“The world is at our fingertips. The problem is, the world is at our fingertips.” My wife said that to me one day. She was referring to the onslaught of the latest apps and smart phones. Our parents didn’t have as many distractions as we do. If they had things to do, they got them done. If a moment of the day was unfulfilling, so be it. There were kids to take care of. A job to go to. Things to be taken care of around the house.
Today we have no shortage of options if we find our present moment lacking.
I recently decided to scan all of my family photo albums so that I could have a digital backup of our visual history. As I strolled through my childhood in snapshots, I saw my parents in their twenties and thirties, raising me and my sister in a world we took for granted. Back then there were three TV networks. The news came on at 6:00, around dinner. Maybe you caught it at 11:00 if you were up that late. But my parents were never up that late. They were up early in the morning, listening to the A.M. radio in the kitchen. There was no Internet, no 24 hour news channel, no email, no Twitter, no social media at all. If someone called you when you were out, they would call back later. You weren’t bombarded with text messages.
The other day I heard a commercial on the radio about an app that helped you manage your fantasy football team. I thought of the hours and energy that grown men were devoting to maintain a fantasy. Whether it’s online gaming, fantasy football, or simply creating and grooming our online personality through facebook profiles and tweets – is it any wonder that we are not prepared for marriage even in our 40s?
We might think that having so much at our fingertips enriches our lives, but there is a pitfall.

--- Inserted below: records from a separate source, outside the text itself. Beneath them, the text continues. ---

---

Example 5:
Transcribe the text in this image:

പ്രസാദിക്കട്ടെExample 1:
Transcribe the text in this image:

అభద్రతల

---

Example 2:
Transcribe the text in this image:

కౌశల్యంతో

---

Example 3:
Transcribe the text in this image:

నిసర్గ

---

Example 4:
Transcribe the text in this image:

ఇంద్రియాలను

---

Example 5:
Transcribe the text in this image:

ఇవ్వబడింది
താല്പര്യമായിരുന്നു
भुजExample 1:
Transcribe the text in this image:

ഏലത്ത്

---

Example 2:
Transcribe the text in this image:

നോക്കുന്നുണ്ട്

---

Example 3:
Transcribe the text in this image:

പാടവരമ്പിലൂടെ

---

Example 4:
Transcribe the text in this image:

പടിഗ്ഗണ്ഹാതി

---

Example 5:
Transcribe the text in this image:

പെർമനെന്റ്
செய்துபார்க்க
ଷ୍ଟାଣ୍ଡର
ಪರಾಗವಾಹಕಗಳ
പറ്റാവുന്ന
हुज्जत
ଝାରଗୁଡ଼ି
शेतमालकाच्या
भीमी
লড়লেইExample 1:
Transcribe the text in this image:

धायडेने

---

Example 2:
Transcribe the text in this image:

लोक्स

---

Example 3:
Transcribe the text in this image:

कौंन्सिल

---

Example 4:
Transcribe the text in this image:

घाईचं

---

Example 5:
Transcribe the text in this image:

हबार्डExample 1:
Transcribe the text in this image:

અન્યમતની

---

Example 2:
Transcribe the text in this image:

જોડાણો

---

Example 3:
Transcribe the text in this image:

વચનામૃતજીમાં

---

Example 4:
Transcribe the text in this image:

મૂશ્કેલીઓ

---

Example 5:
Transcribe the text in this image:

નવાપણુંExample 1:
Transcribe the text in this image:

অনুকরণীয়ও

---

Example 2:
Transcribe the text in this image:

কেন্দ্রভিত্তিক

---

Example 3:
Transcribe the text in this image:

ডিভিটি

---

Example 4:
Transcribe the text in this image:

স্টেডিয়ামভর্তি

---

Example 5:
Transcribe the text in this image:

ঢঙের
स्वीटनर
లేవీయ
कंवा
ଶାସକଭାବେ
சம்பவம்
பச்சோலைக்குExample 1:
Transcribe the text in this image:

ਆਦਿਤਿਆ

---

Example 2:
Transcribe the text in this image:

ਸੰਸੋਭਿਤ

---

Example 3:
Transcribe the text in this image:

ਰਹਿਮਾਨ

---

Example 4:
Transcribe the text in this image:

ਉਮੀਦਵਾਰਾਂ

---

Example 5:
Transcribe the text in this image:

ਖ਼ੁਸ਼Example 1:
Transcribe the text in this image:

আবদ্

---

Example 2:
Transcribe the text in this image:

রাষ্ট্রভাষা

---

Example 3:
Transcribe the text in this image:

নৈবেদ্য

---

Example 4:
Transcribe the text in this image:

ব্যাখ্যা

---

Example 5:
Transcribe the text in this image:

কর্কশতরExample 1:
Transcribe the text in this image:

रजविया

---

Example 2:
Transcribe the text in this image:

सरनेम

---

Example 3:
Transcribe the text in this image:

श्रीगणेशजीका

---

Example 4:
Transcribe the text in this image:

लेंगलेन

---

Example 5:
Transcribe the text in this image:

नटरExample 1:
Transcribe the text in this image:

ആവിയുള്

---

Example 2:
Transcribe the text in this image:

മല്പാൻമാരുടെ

The idea that we are focusing outward when we pursue a distraction is an illusion if the distraction is a solitary one. Distractions that seem to be social are in fact solitary when they are done through social media. Click To Tweet Having so much at our fingertips means that we can create micro-universes of which we are the center. All of our perceived needs are met almost instantly. We send our thoughts out via social networking and receive instant justification. If anyone takes it the wrong way, we can instantly “unfriend” them. It’s too easy these days to become rulers of our own little worlds.
And there are deeper, darker pitfalls. The most perverse form of this is Internet pornography. Nothing is more destructive than the way in which it turn’s a man’s focus in on himself and his own sexual satisfaction.
Once we are used to having everything we think we want any time we want it, are we prepared to sacrifice everything to devote our time and blood to our spouses and children? What happens if we have to give up a few distractions? What happens if we can’t do what we want when we want?
More often than not, when I think of my wife, I think of evenings reading on the couch, walks on spring mornings and autumn afternoons. If we are blessed with kids, I picture us all laughing and learning together.
All of these things will be there, I know, but so will a lot of sacrifice. Those wonderful pictures of the future can be dangerous if I am at the center. There can be no self-centered world where all wants are met instantly. It’s a hard thing to let go of wants. But I’m starting to realize that even if I know what I want, God knows what I need. He wants us to live for others. He lived, and died, for us. By putting others at the center, we become Christ to them.